To give more signal to our agent, we run each action about to be taken through a reflection function. The goal is to simply take a step back and verify whether we're on the right track or stuck in a reasoning loop.

class Evaluation(BaseModel):
    """
    Evaluation of the action an agent is going to take given its trajectory.
    """

    observations: str = Field(
        ...,
        description="Detailed observations of where we are and if the action makes sense.",
    )
    right_track: bool = Field(
        ..., description="Whether the action is on the right track."
    )
    feedback: Optional[str] = Field(
        None,
        description="Feedback for the agent if not on the right track.

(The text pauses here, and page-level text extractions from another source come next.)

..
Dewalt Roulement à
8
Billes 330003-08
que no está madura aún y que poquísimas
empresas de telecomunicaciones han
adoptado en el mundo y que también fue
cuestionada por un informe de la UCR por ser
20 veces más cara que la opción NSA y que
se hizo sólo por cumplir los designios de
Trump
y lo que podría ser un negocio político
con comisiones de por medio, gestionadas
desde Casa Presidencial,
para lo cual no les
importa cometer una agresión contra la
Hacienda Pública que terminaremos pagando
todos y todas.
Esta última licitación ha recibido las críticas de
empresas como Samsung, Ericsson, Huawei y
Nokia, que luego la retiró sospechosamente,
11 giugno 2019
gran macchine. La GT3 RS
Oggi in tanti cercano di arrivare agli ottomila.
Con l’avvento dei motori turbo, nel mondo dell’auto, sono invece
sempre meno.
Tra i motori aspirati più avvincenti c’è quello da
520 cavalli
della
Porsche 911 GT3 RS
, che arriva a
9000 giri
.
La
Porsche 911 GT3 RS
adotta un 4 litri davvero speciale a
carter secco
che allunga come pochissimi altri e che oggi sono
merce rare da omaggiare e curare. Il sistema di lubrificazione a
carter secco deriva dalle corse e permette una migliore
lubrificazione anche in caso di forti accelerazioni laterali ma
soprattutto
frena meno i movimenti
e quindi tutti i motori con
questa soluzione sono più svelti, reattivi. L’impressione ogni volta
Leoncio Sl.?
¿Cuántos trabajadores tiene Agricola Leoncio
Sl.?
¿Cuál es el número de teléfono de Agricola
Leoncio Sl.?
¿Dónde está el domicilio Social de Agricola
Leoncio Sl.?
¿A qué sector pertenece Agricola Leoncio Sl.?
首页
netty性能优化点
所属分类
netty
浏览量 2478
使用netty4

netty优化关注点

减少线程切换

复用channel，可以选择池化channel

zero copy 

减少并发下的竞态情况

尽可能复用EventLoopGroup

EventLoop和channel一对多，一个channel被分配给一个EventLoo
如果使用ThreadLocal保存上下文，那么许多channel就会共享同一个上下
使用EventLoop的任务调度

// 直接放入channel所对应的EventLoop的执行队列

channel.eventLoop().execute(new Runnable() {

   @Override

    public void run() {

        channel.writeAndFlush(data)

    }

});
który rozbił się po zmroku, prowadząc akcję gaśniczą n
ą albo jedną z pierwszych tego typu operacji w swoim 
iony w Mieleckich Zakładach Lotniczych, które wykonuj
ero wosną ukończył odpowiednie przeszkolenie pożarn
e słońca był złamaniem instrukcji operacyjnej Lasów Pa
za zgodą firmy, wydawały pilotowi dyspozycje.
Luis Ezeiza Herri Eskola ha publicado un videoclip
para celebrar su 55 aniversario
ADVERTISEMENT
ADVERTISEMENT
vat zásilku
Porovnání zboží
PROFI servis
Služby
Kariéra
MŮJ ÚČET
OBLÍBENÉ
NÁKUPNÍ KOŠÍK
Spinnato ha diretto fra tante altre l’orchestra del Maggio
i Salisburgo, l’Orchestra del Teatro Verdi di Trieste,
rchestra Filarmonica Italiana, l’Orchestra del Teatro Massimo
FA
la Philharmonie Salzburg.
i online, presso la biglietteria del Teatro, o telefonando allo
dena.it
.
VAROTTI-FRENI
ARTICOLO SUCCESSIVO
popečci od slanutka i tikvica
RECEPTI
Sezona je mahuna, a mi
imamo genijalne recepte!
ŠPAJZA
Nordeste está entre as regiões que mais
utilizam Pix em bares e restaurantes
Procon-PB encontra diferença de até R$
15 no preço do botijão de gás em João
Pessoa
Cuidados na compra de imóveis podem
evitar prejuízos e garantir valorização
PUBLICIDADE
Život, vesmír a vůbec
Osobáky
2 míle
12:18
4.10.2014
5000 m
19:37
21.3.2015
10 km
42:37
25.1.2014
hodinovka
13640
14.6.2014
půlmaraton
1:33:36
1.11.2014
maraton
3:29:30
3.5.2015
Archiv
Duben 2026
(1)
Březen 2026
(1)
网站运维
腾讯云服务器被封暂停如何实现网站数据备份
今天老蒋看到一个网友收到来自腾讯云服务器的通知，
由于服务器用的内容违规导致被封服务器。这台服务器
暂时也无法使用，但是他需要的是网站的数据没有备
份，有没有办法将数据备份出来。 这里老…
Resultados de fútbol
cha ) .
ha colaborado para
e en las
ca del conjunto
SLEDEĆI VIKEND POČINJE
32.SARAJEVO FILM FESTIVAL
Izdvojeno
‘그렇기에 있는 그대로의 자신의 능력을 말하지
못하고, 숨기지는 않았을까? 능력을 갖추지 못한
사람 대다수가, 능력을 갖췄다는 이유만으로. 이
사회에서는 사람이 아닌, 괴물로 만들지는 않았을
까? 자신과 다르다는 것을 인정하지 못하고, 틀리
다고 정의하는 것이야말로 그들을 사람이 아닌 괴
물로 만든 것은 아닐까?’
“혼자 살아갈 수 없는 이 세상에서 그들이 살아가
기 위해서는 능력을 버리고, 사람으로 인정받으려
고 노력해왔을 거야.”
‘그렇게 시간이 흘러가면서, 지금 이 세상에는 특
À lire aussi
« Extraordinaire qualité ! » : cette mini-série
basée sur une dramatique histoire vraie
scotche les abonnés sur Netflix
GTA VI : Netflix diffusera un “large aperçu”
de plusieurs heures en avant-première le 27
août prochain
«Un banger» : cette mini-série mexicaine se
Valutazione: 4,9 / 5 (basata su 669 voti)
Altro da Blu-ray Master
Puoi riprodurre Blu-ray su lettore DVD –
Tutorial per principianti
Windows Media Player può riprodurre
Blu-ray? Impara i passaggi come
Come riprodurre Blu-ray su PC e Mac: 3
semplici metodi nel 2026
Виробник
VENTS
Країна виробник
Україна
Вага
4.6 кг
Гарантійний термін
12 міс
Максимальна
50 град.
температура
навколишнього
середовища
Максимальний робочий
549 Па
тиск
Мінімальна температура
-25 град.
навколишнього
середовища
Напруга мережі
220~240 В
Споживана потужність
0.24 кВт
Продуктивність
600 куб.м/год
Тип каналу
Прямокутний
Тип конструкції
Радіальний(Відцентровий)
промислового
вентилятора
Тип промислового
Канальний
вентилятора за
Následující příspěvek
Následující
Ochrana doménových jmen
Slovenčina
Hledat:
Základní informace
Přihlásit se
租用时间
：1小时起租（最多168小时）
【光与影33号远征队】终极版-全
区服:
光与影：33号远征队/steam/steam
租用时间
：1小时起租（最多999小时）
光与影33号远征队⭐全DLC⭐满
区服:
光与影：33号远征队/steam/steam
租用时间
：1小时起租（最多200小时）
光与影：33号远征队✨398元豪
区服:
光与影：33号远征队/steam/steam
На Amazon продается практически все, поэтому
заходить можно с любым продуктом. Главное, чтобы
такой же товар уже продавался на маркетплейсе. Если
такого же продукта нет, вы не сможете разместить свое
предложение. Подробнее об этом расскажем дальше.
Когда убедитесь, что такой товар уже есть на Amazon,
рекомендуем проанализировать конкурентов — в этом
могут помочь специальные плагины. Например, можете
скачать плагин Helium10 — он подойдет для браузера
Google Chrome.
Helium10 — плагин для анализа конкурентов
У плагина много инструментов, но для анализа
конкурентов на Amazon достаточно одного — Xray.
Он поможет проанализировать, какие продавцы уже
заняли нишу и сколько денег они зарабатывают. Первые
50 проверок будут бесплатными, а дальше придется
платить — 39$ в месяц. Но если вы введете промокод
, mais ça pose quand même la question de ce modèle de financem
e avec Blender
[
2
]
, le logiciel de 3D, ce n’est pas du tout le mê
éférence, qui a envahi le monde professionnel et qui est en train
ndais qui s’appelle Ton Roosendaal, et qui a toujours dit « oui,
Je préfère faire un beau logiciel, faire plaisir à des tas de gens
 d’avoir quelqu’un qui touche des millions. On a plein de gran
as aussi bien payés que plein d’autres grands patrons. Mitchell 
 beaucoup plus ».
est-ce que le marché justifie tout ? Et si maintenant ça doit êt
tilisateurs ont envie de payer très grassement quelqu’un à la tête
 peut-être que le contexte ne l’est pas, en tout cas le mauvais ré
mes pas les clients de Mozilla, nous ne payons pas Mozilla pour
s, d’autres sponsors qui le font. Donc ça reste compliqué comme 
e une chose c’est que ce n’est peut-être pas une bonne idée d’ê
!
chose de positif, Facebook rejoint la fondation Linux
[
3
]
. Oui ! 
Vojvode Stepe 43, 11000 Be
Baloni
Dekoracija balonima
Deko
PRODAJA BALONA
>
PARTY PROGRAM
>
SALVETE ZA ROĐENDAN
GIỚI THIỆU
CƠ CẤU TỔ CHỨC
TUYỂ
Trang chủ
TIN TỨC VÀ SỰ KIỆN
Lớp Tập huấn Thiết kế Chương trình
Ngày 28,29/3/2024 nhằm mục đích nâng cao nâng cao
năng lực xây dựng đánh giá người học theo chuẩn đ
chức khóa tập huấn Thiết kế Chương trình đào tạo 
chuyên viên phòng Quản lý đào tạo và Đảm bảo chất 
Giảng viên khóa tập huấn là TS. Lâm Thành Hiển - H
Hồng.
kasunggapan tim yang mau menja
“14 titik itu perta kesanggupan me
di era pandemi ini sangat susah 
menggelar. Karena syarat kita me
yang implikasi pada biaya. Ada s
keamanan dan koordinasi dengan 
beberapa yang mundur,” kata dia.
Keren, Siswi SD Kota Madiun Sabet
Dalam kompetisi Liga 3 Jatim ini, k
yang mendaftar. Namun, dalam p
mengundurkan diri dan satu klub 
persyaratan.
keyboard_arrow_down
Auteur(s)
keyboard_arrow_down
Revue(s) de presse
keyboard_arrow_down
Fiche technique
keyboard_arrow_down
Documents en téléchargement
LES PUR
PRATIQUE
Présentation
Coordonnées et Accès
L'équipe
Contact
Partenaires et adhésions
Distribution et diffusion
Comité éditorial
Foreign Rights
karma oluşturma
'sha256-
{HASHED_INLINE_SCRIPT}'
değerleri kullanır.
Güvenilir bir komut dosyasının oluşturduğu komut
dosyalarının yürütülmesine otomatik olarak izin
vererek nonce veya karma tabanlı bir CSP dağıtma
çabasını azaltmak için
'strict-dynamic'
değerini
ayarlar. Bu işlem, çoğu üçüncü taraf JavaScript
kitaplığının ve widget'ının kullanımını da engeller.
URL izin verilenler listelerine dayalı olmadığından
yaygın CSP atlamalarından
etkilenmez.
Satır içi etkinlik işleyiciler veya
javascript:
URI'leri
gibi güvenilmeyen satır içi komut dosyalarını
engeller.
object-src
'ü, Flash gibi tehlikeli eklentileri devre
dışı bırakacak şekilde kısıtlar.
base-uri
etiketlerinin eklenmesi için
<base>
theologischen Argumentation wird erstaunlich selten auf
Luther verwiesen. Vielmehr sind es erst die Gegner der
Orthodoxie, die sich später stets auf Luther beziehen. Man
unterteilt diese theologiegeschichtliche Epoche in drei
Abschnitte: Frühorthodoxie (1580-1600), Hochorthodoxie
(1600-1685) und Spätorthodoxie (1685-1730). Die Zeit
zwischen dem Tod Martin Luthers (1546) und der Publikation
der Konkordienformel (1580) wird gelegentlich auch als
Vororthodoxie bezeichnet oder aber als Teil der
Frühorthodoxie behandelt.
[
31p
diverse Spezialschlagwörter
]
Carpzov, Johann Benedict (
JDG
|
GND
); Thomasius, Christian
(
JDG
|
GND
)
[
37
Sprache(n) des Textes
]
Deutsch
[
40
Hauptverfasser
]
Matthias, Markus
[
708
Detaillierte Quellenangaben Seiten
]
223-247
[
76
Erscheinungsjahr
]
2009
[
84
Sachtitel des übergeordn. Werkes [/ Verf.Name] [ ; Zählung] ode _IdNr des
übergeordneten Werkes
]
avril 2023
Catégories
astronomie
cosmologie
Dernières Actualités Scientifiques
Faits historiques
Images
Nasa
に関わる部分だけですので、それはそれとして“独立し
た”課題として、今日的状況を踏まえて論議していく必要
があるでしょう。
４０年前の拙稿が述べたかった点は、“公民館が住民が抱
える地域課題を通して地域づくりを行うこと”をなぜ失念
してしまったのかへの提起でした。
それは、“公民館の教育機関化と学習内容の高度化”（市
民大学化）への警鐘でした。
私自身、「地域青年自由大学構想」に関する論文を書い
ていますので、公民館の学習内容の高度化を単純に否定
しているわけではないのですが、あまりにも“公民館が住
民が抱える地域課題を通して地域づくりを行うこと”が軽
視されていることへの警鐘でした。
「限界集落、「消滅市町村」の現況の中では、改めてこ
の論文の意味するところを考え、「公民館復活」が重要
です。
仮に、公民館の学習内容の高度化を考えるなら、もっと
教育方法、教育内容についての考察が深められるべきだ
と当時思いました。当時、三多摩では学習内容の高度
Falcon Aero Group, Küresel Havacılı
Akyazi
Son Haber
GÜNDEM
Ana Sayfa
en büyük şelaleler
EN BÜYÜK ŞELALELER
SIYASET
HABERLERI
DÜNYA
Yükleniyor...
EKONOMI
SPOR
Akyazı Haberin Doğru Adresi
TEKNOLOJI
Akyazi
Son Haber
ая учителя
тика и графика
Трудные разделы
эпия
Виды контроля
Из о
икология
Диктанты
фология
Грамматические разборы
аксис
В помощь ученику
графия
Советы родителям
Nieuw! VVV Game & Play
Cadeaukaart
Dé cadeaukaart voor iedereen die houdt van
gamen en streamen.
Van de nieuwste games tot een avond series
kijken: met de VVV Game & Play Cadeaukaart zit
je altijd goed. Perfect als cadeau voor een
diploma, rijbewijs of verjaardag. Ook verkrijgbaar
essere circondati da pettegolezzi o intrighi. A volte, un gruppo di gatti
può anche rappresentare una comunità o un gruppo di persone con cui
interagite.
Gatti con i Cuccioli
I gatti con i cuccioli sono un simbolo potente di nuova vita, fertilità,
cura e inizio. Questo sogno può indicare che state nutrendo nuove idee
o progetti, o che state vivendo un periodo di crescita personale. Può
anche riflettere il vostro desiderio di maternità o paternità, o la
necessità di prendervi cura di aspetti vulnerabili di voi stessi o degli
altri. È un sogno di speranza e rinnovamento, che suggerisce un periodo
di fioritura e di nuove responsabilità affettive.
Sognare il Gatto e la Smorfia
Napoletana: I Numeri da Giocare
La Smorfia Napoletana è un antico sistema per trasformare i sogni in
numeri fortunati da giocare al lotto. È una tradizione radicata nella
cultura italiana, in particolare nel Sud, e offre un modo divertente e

Could be used to course correct.",
    )


@fn
async def evaluate_action(
    trajectory: Trajectory,
    action_to_evaluate: Action,
    possible_actions: str,
    problem: str,
) -> Evaluation:
    """
    Evaluate the action an agent is going to take given its trajectory and the actions it can take.
    You are given the problem it is trying to solve.
    Be very diligent in evaluating the action, especially if it is an edit.
    You can only affect the action that is being evaluated, not the trajectory. Focus on whether the action makes sense and propose
    an alternative if it doesn't.
    """

Naive LLM-powered agents implementing simple thoughts-action-observations loops have very poor planning skills and easily get stuck in reasoning loops, so it's primordial to be able to give clear and actionable feedback to the agent.

Road to 30+% accuracy

SWE-agent-pass@ rate

As the above table shows, SWE-Agent gets a 32% pass@6 accuracy on the SWE-Bench Lite dataset. There's lots of room for either adding some kind of brute-force majority voting (e.g launch 6 agents in parallel and take the most common diff) or doing search-based optimization on the agent's actions to improve the accuracy. Given GPT-4o's performance with Delvin, achieving a 30% pass rate seems very likely.

On top of that, Delvin is not using Opper's few shot retrieval capabilities (see this blog post), which would likely increase the accuracy of the existing architecture by providing correct examples in prompts.

Trace from a successful run of Delvin

An example of a successful run of Delvin. As you can see, it would be quite hard to keep track of what's going on without the tracing view :)

Conclusion

If you want to build agents:

  • Give GPT-4o a shot: it's a lot less "lazy" and will not be afraid to go through longer trajectories.
  • Make actions as simple as possible: the more options your agent has, the more likely it is to follow the wrong path. You might not even need an agent. Can you program the flow instead?
  • Environment feedback is key: put as many guardrails as possible to get real, actionable feedback. Linting errors, unit tests, etc.
  • Use reflection: verify your agent's state and give feedback on its reasoning.
  • Focus on writing code! If you're stuck writing parsing code you'll quickly get stuck in low-level details. Think in functions: what's the input? What's the output?
  • Trace what's happening: tracing is not a nice-to-have for building AI flows, it's a must. It makes debugging and understanding the agent's behavior much easier.

Delvin is open source and available on GitHub.